我有一个具有多个比例尺的数据框,我想计算每个参与者的均值和和以及每个比例尺的均值和总和。我无法弄清楚如何使用pmap_dbl来获得我的结果。我尝试编写一个函数,但是失败了。
这里是数据示例:
library(tidyverse)
df <- tibble(tep_1 = sample(c(0,1), 5, replace = TRUE),
tep_2 = sample(c(0,1), 5, replace = TRUE),
adarta_1 = sample(c(0,1), 5, replace = TRUE),
adarta_2 = sample(c(0,1), 5, replace = TRUE),
adarta_3 = sample(c(0,1), 5, replace = TRUE),
adarta_4 = sample(c(0,1), 5, replace = TRUE),
adarta_5 = sample(c(0,1), 5, replace = TRUE),
adarta_6 = sample(c(0,1), 5, replace = TRUE))
这是我的功能,该功能不起作用。
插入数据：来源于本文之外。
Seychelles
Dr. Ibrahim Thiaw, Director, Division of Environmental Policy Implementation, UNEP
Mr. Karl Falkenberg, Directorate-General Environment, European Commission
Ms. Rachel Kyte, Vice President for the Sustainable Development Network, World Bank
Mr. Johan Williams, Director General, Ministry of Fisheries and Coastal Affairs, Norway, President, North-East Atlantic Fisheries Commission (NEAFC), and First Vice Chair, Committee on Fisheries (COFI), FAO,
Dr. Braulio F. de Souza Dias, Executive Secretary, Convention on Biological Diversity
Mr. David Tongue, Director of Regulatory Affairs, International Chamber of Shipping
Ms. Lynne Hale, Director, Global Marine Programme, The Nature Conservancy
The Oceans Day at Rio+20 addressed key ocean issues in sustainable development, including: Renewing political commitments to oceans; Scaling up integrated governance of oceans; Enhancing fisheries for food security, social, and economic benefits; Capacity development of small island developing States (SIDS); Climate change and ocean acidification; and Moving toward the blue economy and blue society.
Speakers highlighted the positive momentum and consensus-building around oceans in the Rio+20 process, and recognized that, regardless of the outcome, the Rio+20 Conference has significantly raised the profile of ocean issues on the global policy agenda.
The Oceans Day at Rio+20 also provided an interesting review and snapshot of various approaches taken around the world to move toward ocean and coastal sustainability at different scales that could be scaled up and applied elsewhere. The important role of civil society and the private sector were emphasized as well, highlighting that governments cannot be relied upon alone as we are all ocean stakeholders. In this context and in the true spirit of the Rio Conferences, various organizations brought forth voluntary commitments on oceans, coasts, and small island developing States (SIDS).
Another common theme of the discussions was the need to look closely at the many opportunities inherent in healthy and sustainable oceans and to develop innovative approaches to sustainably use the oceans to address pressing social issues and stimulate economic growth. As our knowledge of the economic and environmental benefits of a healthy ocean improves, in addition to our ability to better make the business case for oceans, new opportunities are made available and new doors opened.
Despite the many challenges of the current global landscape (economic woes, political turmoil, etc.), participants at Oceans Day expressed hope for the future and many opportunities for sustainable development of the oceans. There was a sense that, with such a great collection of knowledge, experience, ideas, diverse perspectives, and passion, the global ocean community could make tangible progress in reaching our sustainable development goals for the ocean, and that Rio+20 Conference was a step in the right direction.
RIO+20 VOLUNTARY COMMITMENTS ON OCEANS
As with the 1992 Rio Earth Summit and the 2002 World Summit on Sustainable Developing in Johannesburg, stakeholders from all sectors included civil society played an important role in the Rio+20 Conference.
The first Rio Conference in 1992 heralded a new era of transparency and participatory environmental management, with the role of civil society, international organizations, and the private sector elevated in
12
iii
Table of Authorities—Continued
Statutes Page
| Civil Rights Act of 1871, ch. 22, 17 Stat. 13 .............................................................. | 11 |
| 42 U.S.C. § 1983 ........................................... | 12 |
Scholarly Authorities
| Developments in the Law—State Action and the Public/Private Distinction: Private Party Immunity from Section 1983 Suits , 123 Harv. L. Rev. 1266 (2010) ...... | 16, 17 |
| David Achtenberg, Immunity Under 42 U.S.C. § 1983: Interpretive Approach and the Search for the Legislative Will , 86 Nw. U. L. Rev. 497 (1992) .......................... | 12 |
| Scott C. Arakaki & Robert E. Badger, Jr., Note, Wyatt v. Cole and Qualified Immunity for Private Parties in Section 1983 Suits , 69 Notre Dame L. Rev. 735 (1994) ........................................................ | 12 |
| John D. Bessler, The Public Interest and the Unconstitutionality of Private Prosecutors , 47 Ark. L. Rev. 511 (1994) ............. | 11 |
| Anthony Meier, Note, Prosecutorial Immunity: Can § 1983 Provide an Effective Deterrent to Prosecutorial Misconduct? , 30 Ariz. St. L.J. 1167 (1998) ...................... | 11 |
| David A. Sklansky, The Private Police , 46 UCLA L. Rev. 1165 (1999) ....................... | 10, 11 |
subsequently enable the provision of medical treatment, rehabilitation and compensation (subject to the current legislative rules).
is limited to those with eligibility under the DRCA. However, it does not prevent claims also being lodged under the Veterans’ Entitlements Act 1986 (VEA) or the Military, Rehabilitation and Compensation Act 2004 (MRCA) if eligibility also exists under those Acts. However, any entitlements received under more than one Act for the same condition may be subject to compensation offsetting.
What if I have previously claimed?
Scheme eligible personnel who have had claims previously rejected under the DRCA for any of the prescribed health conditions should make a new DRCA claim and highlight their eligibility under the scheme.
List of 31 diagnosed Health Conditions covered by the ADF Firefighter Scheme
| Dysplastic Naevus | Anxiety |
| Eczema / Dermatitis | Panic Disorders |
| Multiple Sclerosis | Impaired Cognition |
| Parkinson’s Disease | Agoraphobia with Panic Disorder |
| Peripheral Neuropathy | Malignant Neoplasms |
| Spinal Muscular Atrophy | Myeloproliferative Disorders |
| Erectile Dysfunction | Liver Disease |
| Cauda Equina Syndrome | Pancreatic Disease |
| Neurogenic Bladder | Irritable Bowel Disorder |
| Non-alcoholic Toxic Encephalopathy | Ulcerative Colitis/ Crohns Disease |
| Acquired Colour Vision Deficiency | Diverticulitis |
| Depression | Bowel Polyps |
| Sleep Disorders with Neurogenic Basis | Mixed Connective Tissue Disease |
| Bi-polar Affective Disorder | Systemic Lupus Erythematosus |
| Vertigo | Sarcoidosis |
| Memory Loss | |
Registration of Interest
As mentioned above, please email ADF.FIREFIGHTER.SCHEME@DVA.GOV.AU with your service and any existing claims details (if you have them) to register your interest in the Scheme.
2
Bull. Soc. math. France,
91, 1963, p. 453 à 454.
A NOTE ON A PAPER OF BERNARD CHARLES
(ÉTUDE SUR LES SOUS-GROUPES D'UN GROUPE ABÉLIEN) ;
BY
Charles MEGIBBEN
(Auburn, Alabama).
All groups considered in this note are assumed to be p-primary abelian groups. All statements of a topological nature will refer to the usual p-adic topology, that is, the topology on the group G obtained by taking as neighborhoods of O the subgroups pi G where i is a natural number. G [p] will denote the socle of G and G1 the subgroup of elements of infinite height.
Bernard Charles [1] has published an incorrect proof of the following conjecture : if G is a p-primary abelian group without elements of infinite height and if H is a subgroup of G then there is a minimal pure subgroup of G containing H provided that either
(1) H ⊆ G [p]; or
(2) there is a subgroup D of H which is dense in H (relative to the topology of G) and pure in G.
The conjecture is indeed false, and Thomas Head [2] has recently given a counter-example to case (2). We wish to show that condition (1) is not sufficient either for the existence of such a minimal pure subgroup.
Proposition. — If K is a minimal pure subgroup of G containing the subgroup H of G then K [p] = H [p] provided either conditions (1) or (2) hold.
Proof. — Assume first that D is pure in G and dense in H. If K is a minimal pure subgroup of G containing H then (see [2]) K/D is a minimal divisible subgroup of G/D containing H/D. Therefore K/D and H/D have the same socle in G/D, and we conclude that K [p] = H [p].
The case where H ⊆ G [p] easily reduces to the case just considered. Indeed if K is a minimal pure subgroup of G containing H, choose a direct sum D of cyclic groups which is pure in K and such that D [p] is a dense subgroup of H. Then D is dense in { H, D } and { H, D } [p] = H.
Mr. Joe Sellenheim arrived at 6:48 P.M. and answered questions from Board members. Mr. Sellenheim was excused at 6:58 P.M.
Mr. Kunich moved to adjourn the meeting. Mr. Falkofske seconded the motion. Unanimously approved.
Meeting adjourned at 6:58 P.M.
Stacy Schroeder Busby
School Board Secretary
注意:此函数仅尝试获取行总和,但我还需要行均值,均值和标准差:
column_prefix <- c("tep", "adarta")
my_fun <- function(x, y) {
x %>%
select(starts_with(y)) %>%
rowSums(x, na.rm = TRUE)
}
map2_dbl(.x = df, .y = column_prefix, .f = my_fun)
Error: Mapped vectors must have consistent lengths:
* `.x` has length 8
* `.y` has length 2
而且我想做到这一点,所以我可以使用该功能获得此输出:
library(tidyverse)
df <- df %>%
mutate(tep_grand_mean = mean(c(tep_1, tep_2)),
tep_sd = sd(tep_grand_mean),
adarta_grand_mean = mean(c(adarta_1, adarta_1, adarta_2, adarta_3, adarta_4, adarta_5, adarta_6)),
adarta_sd = sd(adarta_grand_mean),
tep_sum = pmap_dbl(select(., starts_with("tep")), sum),
tep_mean = rowMeans(select(., contains("tep")), na.rm = TRUE),
adarta_sum = pmap_dbl(select(., starts_with("adarta")), sum),
adarta_mean = rowMeans(select(., contains("adarta")), na.rm = TRUE))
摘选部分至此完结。